Lastly, the spatial model also illuminates the roles of often-overlooked cell types. Neutrophils, appearing early after a BBB breach, can initiate proteolytic cascades that amplify leakage. Monocytes and perivascular macrophages shape the local chemokine environment and orchestrate antigen presentation at these gateways. The activity of T cell subsets can either propagate or resolve inflammation depending on local cues, while B cells and plasma cells may contribute regionally through antibody and cytokine production. These contributions are unlikely to be uniform; instead, they probably reflect the specific architecture and vascular supply of a given brain region, helping to explain why diverse etiologies like developmental lesions, post-infectious scarring, and autoimmune encephalitis can converge on similar clinical phenotypes.

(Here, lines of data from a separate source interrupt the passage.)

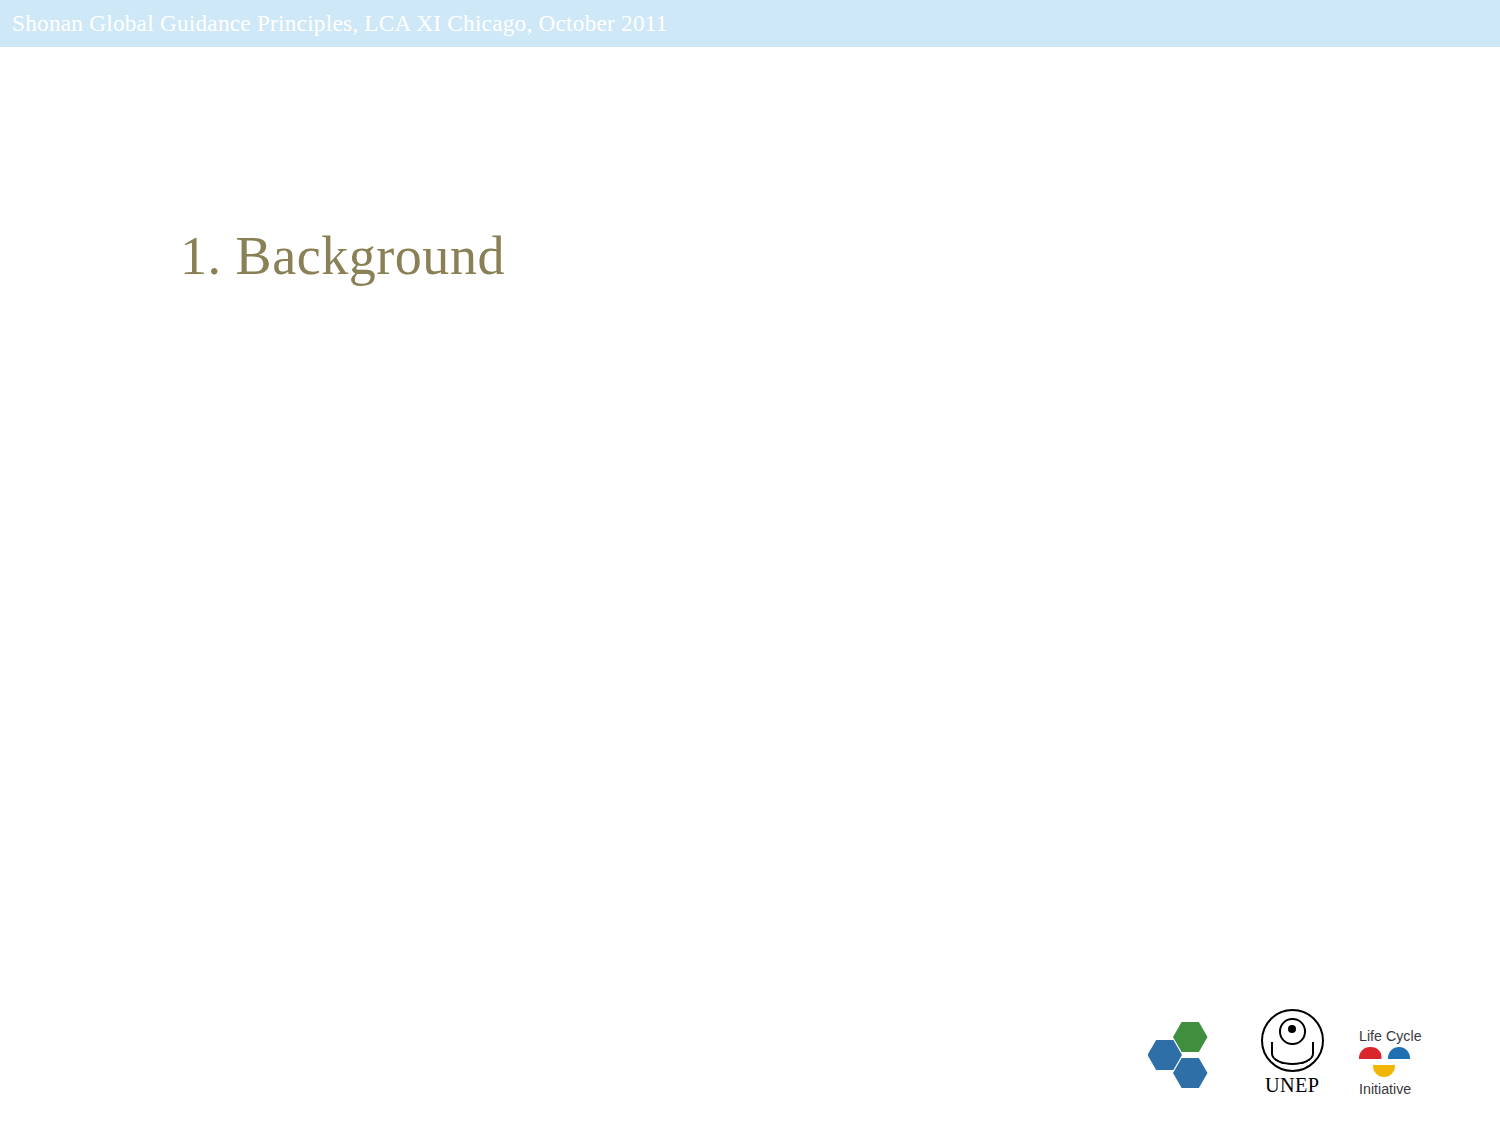Shonan Global Guidance Principles, LCA XI Chicago, October 2011
1. Background
SETAC
UNEP
Life Cycle
Initiative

However, it should be noted that important limitations remain. Spatial assays often trade comprehensive coverage for high resolution and are subject to the inherent biases of RNA and protein capture from a 2D slice of a dynamic 3D process. Tissue handling, fixation, and perioperative timing can introduce artifacts that may be mistaken for biological signals. Therefore, improving reproducibility will require robust cross-platform integration, batch-aware computational analysis, and the transparent preregistration of spatial endpoints. Mechanistically, it remains critical to determine which features are foundational to niche formation versus those that merely maintain it, and how factors such as brain region, patient age, and comorbidities influence these spatial dynamics.